It’s an appropriate topic. In the impact of hip-hop on DJing, electronic music, and music culture, the political and musical have always gone hand in hand. At 1520 Sedgwick, where Kool Herc held his parties and developed techniques used globally by DJs today, hip-hop music culture was a form of resistance to a community ripped apart by NYC “master builder” Robert Moses’ Cross-Bronx Expressway.
From the local and personal grew musical forms that were expressive and universal.
Although the rhyming narration is a bit funky, it’s worth checking out this excerpt of a documentary on the early days of hip-hop, explaining just how DJ Kool Herc became known as its “father.”
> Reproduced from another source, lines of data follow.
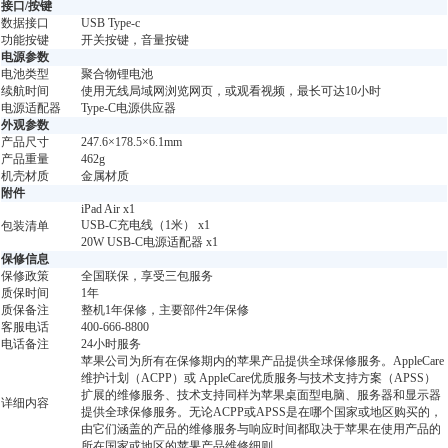
接口/按键
数据接口
USB Type-c
功能按键
开关按键，音量按键
电源参数
电池类型
聚合物锂电池
续航时间
使用无线局域网浏览网页，或观看视频，最长可达10小时
电源适配器
Type-C电源供应器
外观参数
产品尺寸
247.6×178.5×6.1mm
产品重量
462g
机壳材质
金属材质
附件
iPad Air x1
USB-C充电线（1米） x1
包装清单
20W USB-C电源适配器 x1
保修信息
保修政策
全国联保，享受三包服务
质保时间
1年
质保备注
整机1年保修，主要部件2年保修
客服电话
400-666-8800
电话备注
24小时服务
苹果公司为所有在保修期内的苹果产品提供全球保修服务。AppleCare
维护计划（ACPP）或 AppleCare优质服务与技术支持方案（APSS）
扩展的维修服务、技术支持同样为苹果桌面型电脑、服务器和显示器
详细内容
提供全球保修服务。无论ACPP或APSS是在哪个国家或地区购买的，
由它们涵盖的产品的维修服务与响应时间都取决于苹果在使用产品的
所在国家或地区的苹果产品维修细则。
The major technical innovation – the one that would go on to influence the likes of Grandmaster Flash – was what Herc first called the “merry-go-round,” the combination of breakbeats on top of one another to create a seamless mix. Saying that all DJing today owes some of its legacy to that breakthrough almost isn’t far-reaching enough; the resulting music transformed the way we hear rhythm, the emergence of remix musical culture, and aided the evolution of recorded music out of its EP- and LP-sized containers. (It certainly wasn’t the only breakthrough, but it began a parade of changes that form today’s mashable, digital musical culture.)
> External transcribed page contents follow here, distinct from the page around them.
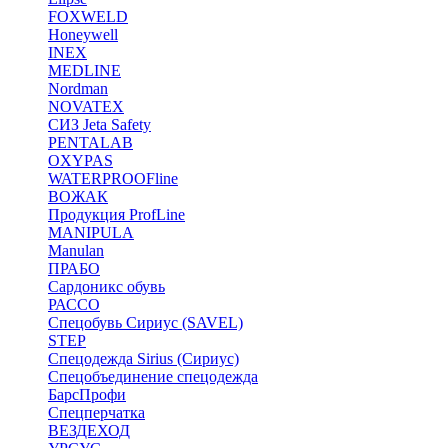
FOXWELD
Honeywell
INEX
MEDLINE
Nordman
NOVATEX
СИЗ Jeta Safety
PENTALAB
OXYPAS
WATERPROOFline
ВОЖАК
Продукция ProfLine
MANIPULA
Manulan
ПРАБО
Сардоникс обувь
РАССО
Спецобувь Сириус (SAVEL)
STEP
Спецодежда Sirius (Сириус)
Спецобъединение спецодежда
БарсПрофи
Спецперчатка
ВЕЗДЕХОД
Saying that isn’t as useful as showing that, though. Here’s Kool Herc demonstrating the technique. It’s so commonplace now, it may be hard to imagine it ever having been unconventional.
Here’s a great interview from 1989 by Davey D, where – in musical time – the span of a handful of years had already made 1520 Sedgwick seem like ancient history. But the place of that landmark on the historical timeline of modern music has at least been recognized by the State of New York, the birthplace of hip-hop.
That music has now become global, not just the product of its West Bronx origins. But as a New Yorker and an American and a musician, I hope we take that musical legacy and build for better times – build a city that is more caring to its residents, and a nation and planet that cares for its peoples’ health, across the board. I think there’s a reason the music and the parties sound optimistic: it’s optimism that those struggles aren’t in vain. Music can’t solve the nuanced problems of health care policy, and too often it fails to pay our bills. But it can give voice to that optimism.